You're not understanding the concept, and I'm not sure why I have to explain this to you. The "Editor's Choice" is an industry standard thing that applies ONLY AT THE TIME OF REVIEW. There is, of course, discretion of the award by "The Editor", in this case W1zzard, but the timeframe for which the award is relevant is consistent across all journalists, and across all market sectors.
So, let me make this super, objectively, unambiguously clear to you:
At the time of this review, the 14900K is the fastest consumer CPU for rendering, encoding, productivity, simulation, compiling, browsing or emulating on the market.
It doesn't matter what came before it.
It doesn't matter what comes after it.
Right now, it's the best you can buy for those workloads I listed above (and more).
There are Editor's Choice awards for products from 1993 that you shouldn't buy today because they're obsolete.
There are going to be Editor's Choice awards for products released decades from now that you can't buy today because they don't exist yet.

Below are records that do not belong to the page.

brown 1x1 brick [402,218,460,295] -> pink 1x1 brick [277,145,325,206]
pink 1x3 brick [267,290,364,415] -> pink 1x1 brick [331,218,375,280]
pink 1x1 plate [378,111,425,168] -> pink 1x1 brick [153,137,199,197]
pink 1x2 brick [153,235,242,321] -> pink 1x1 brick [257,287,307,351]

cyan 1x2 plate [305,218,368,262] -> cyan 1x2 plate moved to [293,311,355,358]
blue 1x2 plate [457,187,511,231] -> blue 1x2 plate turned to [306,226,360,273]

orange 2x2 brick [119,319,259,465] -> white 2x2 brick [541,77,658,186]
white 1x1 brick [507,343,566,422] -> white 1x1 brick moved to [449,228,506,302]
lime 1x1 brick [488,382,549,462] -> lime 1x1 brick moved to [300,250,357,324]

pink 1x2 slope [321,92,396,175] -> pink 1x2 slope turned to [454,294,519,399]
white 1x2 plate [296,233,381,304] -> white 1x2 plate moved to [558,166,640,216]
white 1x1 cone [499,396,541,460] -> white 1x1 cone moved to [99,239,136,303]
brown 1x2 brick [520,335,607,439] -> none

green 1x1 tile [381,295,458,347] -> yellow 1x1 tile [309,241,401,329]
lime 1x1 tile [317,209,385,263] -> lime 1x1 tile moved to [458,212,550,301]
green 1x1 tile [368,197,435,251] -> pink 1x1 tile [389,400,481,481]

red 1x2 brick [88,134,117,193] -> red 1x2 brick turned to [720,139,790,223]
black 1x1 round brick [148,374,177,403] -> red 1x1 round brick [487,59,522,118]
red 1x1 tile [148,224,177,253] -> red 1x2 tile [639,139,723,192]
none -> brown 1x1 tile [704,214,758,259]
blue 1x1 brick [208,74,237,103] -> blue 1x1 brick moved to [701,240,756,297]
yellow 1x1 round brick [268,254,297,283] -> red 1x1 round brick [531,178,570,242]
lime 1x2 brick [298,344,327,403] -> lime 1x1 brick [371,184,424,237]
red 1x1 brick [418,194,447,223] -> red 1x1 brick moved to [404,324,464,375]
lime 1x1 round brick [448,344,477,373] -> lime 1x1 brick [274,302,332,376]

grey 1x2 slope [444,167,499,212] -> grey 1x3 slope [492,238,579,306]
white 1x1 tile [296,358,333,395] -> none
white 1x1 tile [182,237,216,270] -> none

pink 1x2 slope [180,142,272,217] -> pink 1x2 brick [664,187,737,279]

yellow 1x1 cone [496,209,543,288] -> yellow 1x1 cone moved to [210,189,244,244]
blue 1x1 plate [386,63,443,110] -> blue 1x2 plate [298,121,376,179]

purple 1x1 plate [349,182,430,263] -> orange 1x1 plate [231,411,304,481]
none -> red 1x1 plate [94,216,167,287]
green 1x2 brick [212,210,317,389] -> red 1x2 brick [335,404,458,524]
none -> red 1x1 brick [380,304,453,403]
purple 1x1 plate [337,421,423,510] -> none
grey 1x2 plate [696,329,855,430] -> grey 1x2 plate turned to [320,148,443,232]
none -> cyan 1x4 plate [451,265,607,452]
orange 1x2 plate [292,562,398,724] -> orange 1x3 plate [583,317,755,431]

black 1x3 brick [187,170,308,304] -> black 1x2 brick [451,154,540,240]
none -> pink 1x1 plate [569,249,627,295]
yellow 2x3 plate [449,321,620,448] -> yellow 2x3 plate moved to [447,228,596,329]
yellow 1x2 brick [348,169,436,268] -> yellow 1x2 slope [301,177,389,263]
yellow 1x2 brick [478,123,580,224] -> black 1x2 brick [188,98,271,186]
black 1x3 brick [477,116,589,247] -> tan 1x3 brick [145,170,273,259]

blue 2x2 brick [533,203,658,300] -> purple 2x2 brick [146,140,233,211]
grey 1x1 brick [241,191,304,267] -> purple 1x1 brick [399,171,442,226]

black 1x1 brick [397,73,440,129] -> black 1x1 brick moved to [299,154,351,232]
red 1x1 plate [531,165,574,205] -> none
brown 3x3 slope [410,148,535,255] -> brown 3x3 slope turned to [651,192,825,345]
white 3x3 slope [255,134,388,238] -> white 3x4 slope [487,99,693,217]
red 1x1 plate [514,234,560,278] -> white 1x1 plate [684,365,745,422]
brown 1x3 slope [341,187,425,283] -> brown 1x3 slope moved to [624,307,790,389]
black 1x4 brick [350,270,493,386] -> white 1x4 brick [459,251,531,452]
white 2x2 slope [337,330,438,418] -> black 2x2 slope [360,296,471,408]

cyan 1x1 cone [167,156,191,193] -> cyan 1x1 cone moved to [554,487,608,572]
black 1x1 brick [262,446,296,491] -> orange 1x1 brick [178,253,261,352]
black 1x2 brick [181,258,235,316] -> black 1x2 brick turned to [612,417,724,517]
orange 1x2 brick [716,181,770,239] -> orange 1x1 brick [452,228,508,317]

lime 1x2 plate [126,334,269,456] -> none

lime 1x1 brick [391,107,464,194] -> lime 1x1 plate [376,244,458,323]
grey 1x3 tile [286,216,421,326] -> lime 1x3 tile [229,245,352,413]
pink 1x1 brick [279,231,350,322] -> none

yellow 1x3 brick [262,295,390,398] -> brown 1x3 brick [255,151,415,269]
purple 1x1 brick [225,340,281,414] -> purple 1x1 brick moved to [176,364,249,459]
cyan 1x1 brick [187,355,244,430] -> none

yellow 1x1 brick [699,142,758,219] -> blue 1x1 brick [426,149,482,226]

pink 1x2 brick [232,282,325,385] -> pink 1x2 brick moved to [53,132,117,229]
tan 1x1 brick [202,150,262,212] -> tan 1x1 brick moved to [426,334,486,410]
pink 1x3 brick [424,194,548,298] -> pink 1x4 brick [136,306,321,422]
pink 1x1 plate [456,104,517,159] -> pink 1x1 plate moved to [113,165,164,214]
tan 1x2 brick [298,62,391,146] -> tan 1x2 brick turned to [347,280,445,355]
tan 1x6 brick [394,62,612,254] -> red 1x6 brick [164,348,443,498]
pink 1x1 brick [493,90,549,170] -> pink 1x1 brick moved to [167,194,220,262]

Right now, and ONLY right now, the 14900K gets an Editor's choice award for being the best CPU at all the things it wins at, which happens to be quite a lot of what most people want a CPU to do.
Would I personally buy a 14900K?
No; It's too hot, too power-hungry, and unnecessary for me - but that doesn't change the fact that the 14900K is, for many people, the best and fastest CPU they'll have access to right now, at a price that is (relative to inflation, platform costs, and competitor prices) more reasonable than both it's 13900K predecessor, as well as the 7950X3D competition.